GIVEN RECORDS section start

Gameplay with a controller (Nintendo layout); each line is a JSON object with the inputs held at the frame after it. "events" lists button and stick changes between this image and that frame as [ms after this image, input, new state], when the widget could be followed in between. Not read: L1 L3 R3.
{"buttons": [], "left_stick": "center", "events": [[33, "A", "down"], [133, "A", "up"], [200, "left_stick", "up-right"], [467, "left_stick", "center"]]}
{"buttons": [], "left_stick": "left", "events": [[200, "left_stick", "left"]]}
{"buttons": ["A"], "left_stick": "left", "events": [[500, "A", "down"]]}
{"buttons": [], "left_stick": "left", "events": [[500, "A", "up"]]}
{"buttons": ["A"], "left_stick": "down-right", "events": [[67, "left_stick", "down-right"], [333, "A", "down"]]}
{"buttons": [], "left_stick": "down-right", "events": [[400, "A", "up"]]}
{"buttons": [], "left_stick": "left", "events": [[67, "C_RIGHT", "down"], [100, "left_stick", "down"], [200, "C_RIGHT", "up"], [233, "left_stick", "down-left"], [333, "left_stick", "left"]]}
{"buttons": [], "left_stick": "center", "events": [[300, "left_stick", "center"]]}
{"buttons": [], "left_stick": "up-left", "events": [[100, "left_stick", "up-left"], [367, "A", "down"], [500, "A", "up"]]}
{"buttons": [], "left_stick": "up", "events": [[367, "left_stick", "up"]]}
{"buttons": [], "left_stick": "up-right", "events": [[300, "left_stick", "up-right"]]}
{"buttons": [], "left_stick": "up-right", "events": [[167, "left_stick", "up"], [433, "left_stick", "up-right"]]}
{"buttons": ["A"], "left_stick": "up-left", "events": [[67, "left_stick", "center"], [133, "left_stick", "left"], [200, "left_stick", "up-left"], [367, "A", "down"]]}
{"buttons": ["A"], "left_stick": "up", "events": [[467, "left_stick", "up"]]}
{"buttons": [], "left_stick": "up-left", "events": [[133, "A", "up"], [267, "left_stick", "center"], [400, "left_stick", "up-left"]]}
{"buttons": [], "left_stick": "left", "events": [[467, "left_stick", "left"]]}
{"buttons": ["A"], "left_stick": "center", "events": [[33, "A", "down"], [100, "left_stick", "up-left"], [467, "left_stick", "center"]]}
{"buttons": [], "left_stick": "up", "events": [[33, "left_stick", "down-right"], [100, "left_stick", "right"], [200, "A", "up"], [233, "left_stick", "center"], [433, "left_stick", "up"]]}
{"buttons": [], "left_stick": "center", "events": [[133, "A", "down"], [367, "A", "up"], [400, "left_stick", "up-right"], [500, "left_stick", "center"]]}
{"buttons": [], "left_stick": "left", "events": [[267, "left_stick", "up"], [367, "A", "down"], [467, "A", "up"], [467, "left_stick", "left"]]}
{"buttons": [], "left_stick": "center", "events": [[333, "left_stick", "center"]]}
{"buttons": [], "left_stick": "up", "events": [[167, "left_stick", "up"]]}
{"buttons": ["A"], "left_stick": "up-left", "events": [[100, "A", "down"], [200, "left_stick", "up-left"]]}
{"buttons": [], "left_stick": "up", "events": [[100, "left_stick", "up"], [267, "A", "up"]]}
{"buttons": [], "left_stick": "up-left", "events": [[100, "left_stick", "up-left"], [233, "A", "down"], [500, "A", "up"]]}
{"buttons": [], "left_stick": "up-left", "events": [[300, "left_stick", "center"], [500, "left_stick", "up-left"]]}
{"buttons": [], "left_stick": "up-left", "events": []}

GIVEN RECORDS section end

WORK TO COMPLETE:
Reproduce the data shown above exactly, including every line.

TASK RESPONSE:
Gameplay with a controller (Nintendo layout); each line is a JSON object with the inputs held at the frame after it. "events" lists button and stick changes between this image and that frame as [ms after this image, input, new state], when the widget could be followed in between. Not read: L1 L3 R3.
{"buttons": [], "left_stick": "center", "events": [[33, "A", "down"], [133, "A", "up"], [200, "left_stick", "up-right"], [467, "left_stick", "center"]]}
{"buttons": [], "left_stick": "left", "events": [[200, "left_stick", "left"]]}
{"buttons": ["A"], "left_stick": "left", "events": [[500, "A", "down"]]}
{"buttons": [], "left_stick": "left", "events": [[500, "A", "up"]]}
{"buttons": ["A"], "left_stick": "down-right", "events": [[67, "left_stick", "down-right"], [333, "A", "down"]]}
{"buttons": [], "left_stick": "down-right", "events": [[400, "A", "up"]]}
{"buttons": [], "left_stick": "left", "events": [[67, "C_RIGHT", "down"], [100, "left_stick", "down"], [200, "C_RIGHT", "up"], [233, "left_stick", "down-left"], [333, "left_stick", "left"]]}
{"buttons": [], "left_stick": "center", "events": [[300, "left_stick", "center"]]}
{"buttons": [], "left_stick": "up-left", "events": [[100, "left_stick", "up-left"], [367, "A", "down"], [500, "A", "up"]]}
{"buttons": [], "left_stick": "up", "events": [[367, "left_stick", "up"]]}
{"buttons": [], "left_stick": "up-right", "events": [[300, "left_stick", "up-right"]]}
{"buttons": [], "left_stick": "up-right", "events": [[167, "left_stick", "up"], [433, "left_stick", "up-right"]]}
{"buttons": ["A"], "left_stick": "up-left", "events": [[67, "left_stick", "center"], [133, "left_stick", "left"], [200, "left_stick", "up-left"], [367, "A", "down"]]}
{"buttons": ["A"], "left_stick": "up", "events": [[467, "left_stick", "up"]]}
{"buttons": [], "left_stick": "up-left", "events": [[133, "A", "up"], [267, "left_stick", "center"], [400, "left_stick", "up-left"]]}
{"buttons": [], "left_stick": "left", "events": [[467, "left_stick", "left"]]}
{"buttons": ["A"], "left_stick": "center", "events": [[33, "A", "down"], [100, "left_stick", "up-left"], [467, "left_stick", "center"]]}
{"buttons": [], "left_stick": "up", "events": [[33, "left_stick", "down-right"], [100, "left_stick", "right"], [200, "A", "up"], [233, "left_stick", "center"], [433, "left_stick", "up"]]}
{"buttons": [], "left_stick": "center", "events": [[133, "A", "down"], [367, "A", "up"], [400, "left_stick", "up-right"], [500, "left_stick", "center"]]}
{"buttons": [], "left_stick": "left", "events": [[267, "left_stick", "up"], [367, "A", "down"], [467, "A", "up"], [467, "left_stick", "left"]]}
{"buttons": [], "left_stick": "center", "events": [[333, "left_stick", "center"]]}
{"buttons": [], "left_stick": "up", "events": [[167, "left_stick", "up"]]}
{"buttons": ["A"], "left_stick": "up-left", "events": [[100, "A", "down"], [200, "left_stick", "up-left"]]}
{"buttons": [], "left_stick": "up", "events": [[100, "left_stick", "up"], [267, "A", "up"]]}
{"buttons": [], "left_stick": "up-left", "events": [[100, "left_stick", "up-left"], [233, "A", "down"], [500, "A", "up"]]}
{"buttons": [], "left_stick": "up-left", "events": [[300, "left_stick", "center"], [500, "left_stick", "up-left"]]}
{"buttons": [], "left_stick": "up-left", "events": []}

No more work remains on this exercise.